指示文 = 以下に続く項目の全行を、最初から最後まで一字一句変えずに出力してください。

── 元データ ──

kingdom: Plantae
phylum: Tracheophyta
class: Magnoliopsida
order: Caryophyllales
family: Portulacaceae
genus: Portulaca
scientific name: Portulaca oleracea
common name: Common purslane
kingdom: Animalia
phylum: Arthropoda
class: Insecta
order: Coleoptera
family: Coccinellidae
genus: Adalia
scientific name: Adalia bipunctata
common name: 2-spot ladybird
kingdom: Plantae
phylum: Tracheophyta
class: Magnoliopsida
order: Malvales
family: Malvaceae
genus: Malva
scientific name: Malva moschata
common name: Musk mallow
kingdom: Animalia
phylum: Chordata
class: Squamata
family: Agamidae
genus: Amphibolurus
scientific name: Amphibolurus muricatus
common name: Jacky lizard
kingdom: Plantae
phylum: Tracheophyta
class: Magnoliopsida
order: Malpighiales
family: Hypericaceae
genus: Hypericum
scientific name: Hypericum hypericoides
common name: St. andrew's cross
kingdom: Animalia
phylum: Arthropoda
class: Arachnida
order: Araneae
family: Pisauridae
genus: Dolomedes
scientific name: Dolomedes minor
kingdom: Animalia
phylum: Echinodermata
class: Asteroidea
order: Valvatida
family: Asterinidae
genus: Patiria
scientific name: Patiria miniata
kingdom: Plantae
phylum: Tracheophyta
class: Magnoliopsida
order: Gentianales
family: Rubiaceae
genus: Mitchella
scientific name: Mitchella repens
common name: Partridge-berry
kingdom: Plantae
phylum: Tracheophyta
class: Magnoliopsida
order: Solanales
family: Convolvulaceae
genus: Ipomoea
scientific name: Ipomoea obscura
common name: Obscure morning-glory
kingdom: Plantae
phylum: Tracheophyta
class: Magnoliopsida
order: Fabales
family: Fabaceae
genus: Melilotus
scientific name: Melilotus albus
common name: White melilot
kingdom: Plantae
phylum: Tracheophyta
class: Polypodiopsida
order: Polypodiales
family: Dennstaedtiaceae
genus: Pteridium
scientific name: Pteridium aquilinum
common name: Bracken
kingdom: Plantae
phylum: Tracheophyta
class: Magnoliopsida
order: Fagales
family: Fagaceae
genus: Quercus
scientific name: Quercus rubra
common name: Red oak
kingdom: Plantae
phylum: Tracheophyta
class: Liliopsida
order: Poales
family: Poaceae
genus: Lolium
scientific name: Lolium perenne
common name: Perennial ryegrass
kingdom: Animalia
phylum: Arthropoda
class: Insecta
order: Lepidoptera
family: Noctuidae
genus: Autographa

───

回答文 =
kingdom: Plantae
phylum: Tracheophyta
class: Magnoliopsida
order: Caryophyllales
family: Portulacaceae
genus: Portulaca
scientific name: Portulaca oleracea
common name: Common purslane
kingdom: Animalia
phylum: Arthropoda
class: Insecta
order: Coleoptera
family: Coccinellidae
genus: Adalia
scientific name: Adalia bipunctata
common name: 2-spot ladybird
kingdom: Plantae
phylum: Tracheophyta
class: Magnoliopsida
order: Malvales
family: Malvaceae
genus: Malva
scientific name: Malva moschata
common name: Musk mallow
kingdom: Animalia
phylum: Chordata
class: Squamata
family: Agamidae
genus: Amphibolurus
scientific name: Amphibolurus muricatus
common name: Jacky lizard
kingdom: Plantae
phylum: Tracheophyta
class: Magnoliopsida
order: Malpighiales
family: Hypericaceae
genus: Hypericum
scientific name: Hypericum hypericoides
common name: St. andrew's cross
kingdom: Animalia
phylum: Arthropoda
class: Arachnida
order: Araneae
family: Pisauridae
genus: Dolomedes
scientific name: Dolomedes minor
kingdom: Animalia
phylum: Echinodermata
class: Asteroidea
order: Valvatida
family: Asterinidae
genus: Patiria
scientific name: Patiria miniata
kingdom: Plantae
phylum: Tracheophyta
class: Magnoliopsida
order: Gentianales
family: Rubiaceae
genus: Mitchella
scientific name: Mitchella repens
common name: Partridge-berry
kingdom: Plantae
phylum: Tracheophyta
class: Magnoliopsida
order: Solanales
family: Convolvulaceae
genus: Ipomoea
scientific name: Ipomoea obscura
common name: Obscure morning-glory
kingdom: Plantae
phylum: Tracheophyta
class: Magnoliopsida
order: Fabales
family: Fabaceae
genus: Melilotus
scientific name: Melilotus albus
common name: White melilot
kingdom: Plantae
phylum: Tracheophyta
class: Polypodiopsida
order: Polypodiales
family: Dennstaedtiaceae
genus: Pteridium
scientific name: Pteridium aquilinum
common name: Bracken
kingdom: Plantae
phylum: Tracheophyta
class: Magnoliopsida
order: Fagales
family: Fagaceae
genus: Quercus
scientific name: Quercus rubra
common name: Red oak
kingdom: Plantae
phylum: Tracheophyta
class: Liliopsida
order: Poales
family: Poaceae
genus: Lolium
scientific name: Lolium perenne
common name: Perennial ryegrass
kingdom: Animalia
phylum: Arthropoda
class: Insecta
order: Lepidoptera
family: Noctuidae
genus: Autographa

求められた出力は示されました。